Let us imagine that this committee is formed. Let us imagine that this committee redefines “personhood” as it is now said and goes against all of the Supreme Court rulings to date. What is going to happen? The age of medical fetal viability, we now know, is very clearly stated at 20 weeks; after 20 weeks, are the government and the state going to put a woman in jail if she does not wish to maintain that pregnancy within her person? Are they going to put her in jail and force her to keep this child until term? That outcome is not only ludicrous but also goes against every human right we can think of. It is shades of Margaret Atwood's The Handmaid's Tale all over again. This is absolutely unacceptable to even imagine.
So that is what is going to be proposed. Are we going to force a woman? A child has to be carried and is in the woman's body until it comes out of the woman's body. It is totally dependent on the maternal body to keep it alive. Are we going to do this? Are we going to lock women up and force them to carry a child to term?
The Constitution speaks very clearly on the woman and the security of her person. The Constitution and the Charter are the umbrella under which all laws are written and interpreted in this country.

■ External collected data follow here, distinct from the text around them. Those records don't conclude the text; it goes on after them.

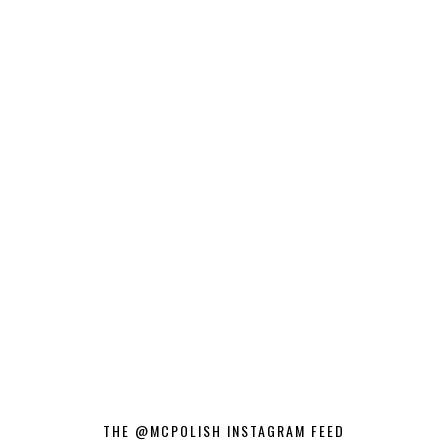
THE @MCPOLISH INSTAGRAM FEED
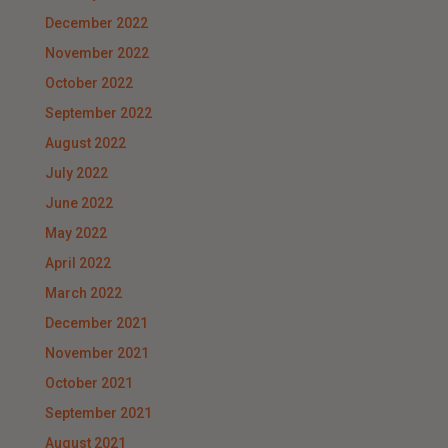
December 2022
November 2022
October 2022
September 2022
August 2022
July 2022
June 2022
May 2022
April 2022
March 2022
December 2021
November 2021
October 2021
September 2021
August 2021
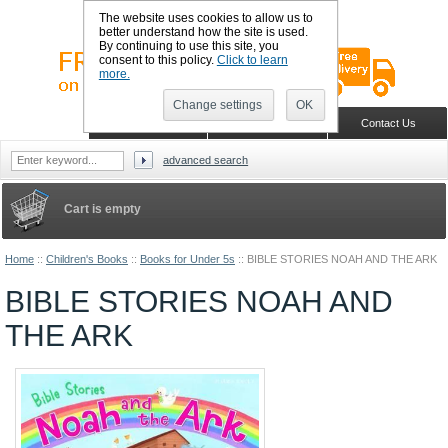
The website uses cookies to allow us to
better understand how the site is used.
By continuing to use this site, you
consent to this policy.
Click to learn
more.
Change settings
OK
Sign in
Register
Wish list
Home
Shopping Cart
Contact Us
advanced search
Cart is empty
Home
::
Children's Books
::
Books for Under 5s
::
BIBLE STORIES NOAH AND THE ARK
BIBLE STORIES NOAH AND
THE ARK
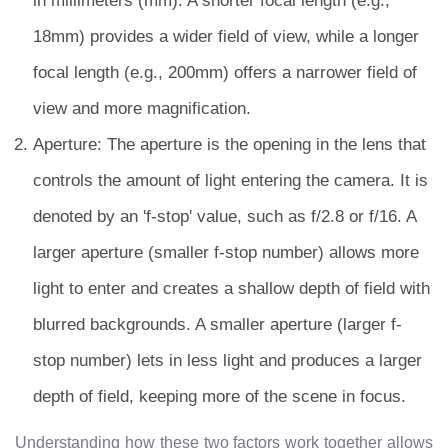
in millimeters (mm). A shorter focal length (e.g.,
18mm) provides a wider field of view, while a longer
focal length (e.g., 200mm) offers a narrower field of
view and more magnification.
Aperture: The aperture is the opening in the lens that
controls the amount of light entering the camera. It is
denoted by an 'f-stop' value, such as f/2.8 or f/16. A
larger aperture (smaller f-stop number) allows more
light to enter and creates a shallow depth of field with
blurred backgrounds. A smaller aperture (larger f-
stop number) lets in less light and produces a larger
depth of field, keeping more of the scene in focus.
Understanding how these two factors work together allows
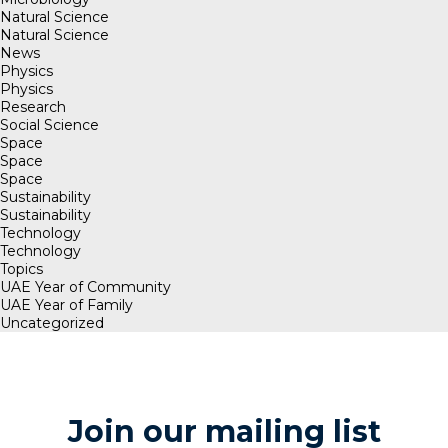
Natural Science
Natural Science
News
Physics
Physics
Research
Social Science
Space
Space
Space
Sustainability
Sustainability
Technology
Technology
Topics
UAE Year of Community
UAE Year of Family
Uncategorized
Join our mailing list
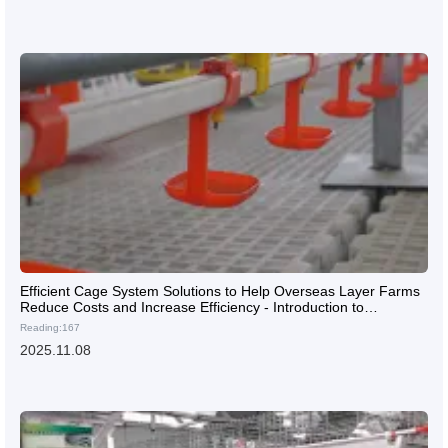
Efficient Cage System Solutions to Help Overseas Layer Farms
Reduce Costs and Increase Efficiency - Introduction to
Professional Customized Design Services
Reading:167
2025.11.08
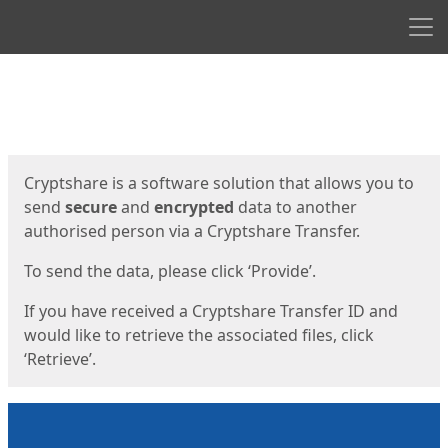
Men
Start
Start
Cryptshare is a software solution that allows you to
send
secure
and
encrypted
data to another
authorised person via a Cryptshare Transfer.
To send the data, please click ‘Provide’.
If you have received a Cryptshare Transfer ID and
would like to retrieve the associated files, click
‘Retrieve’.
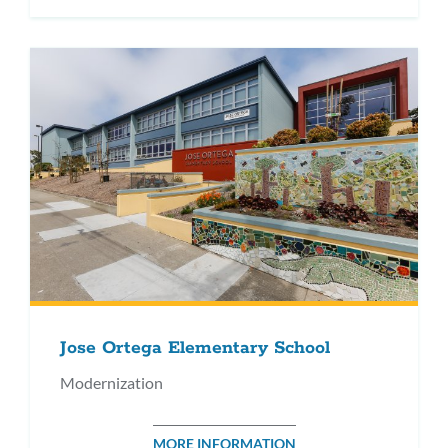
Jose Ortega Elementary School
Modernization
MORE INFORMATION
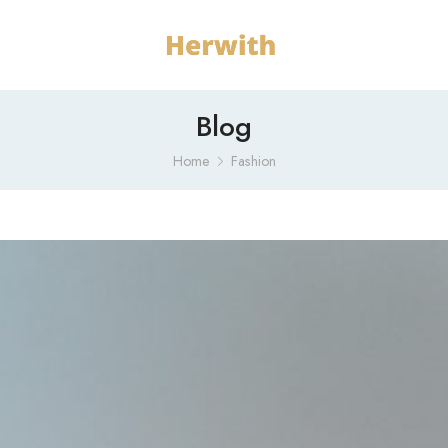
Blog
Home
Fashion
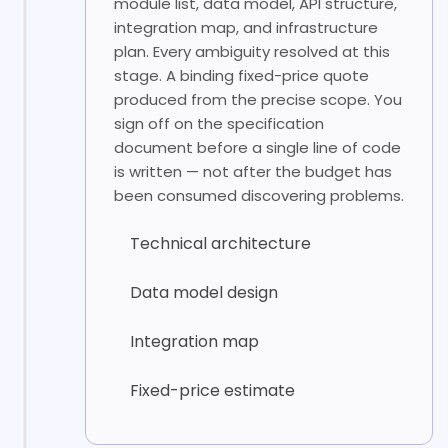
module list, data model, API structure,
integration map, and infrastructure
plan. Every ambiguity resolved at this
stage. A binding fixed-price quote
produced from the precise scope. You
sign off on the specification
document before a single line of code
is written — not after the budget has
been consumed discovering problems.
Technical architecture
Data model design
Integration map
Fixed-price estimate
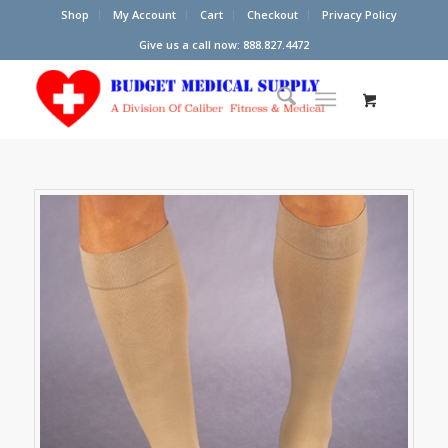
Shop
My Account
Cart
Checkout
Privacy Policy
Give us a call now: 888.827.4472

The Supreme Court declared in 1998 the entirety of the country's abortion law to be unconstitutional, noting that
Forcing a woman, by threat of criminal sanction, to carry a foetus to term unless she meets certain criteria unrelated to her own priorities and aspirations...asserts that the woman's capacity to reproduce is to be subject, not to her own control, but to that of the state.
Essentially, therefore, it is a breach of the woman's rights to security of the person.
We have seen over and over that the Supreme Court has shown that the security of the person is paramount and is above every other piece of law, and because, as it is said, that the woman's capacity to reproduce cannot be subject to anyone's control but her own, it is a breach of the woman's right to security of the person. That kind of idea, as seen Margaret Atwood's The Handmaid's Tale, would be absolutely ludicrous right now.
However, would we want to look at the issue of whether the government believes it can then tell physicians what they can or cannot do?
Our own government has said recently, on the issue of CCSVI, that the government should not be dictating guidelines to the medical profession, so then what is the use of this debate in the first place, if nothing that comes out of debate is going to be anything but unconstitutional?
Today we see committee budgets cut by 30%, yet we want to waste the government's time and everyone's time and recreate a committee to do something that is, at the end of the day, totally untenable and unconstitutional.